__GOAL OF THE EXERCISE__. Whenever the word "lines" turns up in a line below, that line should be copied.

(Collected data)
● ● ●

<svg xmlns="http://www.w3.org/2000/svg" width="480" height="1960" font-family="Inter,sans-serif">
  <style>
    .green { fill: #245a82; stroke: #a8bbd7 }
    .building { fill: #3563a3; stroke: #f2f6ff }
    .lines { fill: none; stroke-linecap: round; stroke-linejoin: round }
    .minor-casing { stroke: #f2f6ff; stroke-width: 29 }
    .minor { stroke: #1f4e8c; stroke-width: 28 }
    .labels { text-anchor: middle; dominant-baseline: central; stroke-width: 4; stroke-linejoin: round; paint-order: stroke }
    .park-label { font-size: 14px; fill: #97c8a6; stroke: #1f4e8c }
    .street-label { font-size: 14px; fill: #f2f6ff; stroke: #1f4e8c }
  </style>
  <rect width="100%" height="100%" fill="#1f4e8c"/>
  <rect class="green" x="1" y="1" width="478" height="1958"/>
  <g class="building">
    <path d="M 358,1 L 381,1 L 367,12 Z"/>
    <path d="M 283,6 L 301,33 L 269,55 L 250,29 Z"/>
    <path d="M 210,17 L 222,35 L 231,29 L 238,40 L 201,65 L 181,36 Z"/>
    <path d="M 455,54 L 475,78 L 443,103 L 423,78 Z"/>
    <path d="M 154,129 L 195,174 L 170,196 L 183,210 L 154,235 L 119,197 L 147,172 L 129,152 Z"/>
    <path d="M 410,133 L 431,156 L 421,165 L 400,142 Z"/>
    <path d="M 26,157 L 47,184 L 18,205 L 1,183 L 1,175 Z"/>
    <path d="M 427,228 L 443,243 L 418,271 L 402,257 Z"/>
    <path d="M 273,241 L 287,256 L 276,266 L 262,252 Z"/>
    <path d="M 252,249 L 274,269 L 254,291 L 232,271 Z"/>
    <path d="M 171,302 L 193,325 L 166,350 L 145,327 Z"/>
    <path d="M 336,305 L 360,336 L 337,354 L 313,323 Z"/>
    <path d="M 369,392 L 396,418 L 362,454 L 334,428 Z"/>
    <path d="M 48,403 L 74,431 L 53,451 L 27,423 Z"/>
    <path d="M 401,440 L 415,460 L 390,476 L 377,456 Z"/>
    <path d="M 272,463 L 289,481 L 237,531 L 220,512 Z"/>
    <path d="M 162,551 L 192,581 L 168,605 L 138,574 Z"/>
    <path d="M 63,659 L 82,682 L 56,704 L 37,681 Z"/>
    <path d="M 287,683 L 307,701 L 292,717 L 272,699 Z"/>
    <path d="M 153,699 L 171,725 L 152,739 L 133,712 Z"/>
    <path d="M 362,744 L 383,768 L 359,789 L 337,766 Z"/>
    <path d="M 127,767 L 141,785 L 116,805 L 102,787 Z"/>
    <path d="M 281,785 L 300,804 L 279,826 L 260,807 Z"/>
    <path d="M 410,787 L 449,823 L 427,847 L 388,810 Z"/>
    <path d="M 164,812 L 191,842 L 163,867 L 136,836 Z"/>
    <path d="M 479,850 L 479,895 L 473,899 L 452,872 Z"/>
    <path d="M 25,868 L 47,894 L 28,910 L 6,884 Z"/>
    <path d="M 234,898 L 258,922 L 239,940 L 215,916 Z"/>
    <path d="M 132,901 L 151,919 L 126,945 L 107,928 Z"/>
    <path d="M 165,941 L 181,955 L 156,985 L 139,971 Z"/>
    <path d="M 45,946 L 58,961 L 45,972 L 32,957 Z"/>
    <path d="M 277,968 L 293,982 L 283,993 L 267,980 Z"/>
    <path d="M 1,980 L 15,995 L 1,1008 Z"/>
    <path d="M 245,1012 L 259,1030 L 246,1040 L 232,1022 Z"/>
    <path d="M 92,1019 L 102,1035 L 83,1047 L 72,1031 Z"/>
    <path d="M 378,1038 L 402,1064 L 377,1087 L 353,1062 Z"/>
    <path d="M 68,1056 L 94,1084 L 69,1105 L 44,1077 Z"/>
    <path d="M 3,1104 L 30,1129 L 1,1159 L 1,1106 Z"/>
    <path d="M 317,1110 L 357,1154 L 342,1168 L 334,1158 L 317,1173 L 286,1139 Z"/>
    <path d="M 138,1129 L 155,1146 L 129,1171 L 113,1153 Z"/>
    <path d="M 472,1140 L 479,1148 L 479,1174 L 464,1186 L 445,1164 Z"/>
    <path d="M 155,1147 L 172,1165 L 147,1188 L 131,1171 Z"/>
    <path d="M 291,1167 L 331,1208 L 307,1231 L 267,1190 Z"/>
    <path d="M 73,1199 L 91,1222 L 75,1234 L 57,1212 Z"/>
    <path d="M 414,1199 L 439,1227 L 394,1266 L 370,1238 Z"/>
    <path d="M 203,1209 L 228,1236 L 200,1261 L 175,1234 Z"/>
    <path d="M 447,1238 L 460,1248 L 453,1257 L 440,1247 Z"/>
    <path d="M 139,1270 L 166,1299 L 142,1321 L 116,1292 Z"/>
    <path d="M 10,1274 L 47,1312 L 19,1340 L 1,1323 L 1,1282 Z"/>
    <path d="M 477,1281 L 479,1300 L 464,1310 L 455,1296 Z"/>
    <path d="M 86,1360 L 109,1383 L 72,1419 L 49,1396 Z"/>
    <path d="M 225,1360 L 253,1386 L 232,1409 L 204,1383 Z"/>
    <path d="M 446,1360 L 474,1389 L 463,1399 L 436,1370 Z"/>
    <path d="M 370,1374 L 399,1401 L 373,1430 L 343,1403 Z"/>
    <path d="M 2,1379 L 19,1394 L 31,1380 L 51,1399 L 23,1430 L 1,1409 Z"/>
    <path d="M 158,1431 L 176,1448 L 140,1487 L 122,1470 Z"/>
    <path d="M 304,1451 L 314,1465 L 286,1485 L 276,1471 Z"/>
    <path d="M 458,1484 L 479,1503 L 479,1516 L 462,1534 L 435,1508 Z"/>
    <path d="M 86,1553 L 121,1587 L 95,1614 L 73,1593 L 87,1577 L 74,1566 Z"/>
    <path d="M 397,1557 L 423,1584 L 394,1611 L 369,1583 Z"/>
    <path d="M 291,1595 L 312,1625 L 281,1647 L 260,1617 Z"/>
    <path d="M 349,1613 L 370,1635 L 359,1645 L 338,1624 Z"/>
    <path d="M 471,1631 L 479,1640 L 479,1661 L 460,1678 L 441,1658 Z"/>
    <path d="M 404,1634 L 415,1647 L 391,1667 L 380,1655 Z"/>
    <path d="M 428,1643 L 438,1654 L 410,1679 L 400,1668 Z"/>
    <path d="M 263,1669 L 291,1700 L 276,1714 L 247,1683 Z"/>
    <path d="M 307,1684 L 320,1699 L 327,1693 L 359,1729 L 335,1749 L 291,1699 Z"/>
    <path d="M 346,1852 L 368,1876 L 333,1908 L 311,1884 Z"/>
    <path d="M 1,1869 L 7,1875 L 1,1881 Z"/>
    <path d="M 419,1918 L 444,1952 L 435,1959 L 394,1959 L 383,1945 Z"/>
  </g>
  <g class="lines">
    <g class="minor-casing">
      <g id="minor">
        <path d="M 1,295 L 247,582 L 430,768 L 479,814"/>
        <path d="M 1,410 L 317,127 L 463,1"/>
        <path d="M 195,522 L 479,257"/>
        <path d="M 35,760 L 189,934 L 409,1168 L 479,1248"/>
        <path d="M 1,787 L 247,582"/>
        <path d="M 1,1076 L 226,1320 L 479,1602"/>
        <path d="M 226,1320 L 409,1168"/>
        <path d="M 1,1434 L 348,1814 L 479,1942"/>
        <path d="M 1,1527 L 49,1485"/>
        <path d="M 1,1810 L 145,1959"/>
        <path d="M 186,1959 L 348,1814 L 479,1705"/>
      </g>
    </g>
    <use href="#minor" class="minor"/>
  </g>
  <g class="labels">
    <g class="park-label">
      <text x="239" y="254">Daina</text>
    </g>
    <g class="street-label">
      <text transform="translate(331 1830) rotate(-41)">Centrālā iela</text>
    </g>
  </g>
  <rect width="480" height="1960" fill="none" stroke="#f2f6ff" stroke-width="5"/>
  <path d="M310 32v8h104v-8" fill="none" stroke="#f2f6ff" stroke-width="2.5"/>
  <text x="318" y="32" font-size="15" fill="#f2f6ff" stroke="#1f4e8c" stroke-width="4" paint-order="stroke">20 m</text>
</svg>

● ● ●

__RESPONSE BELOW__.
    .lines { fill: none; stroke-linecap: round; stroke-linejoin: round }
  <g class="lines">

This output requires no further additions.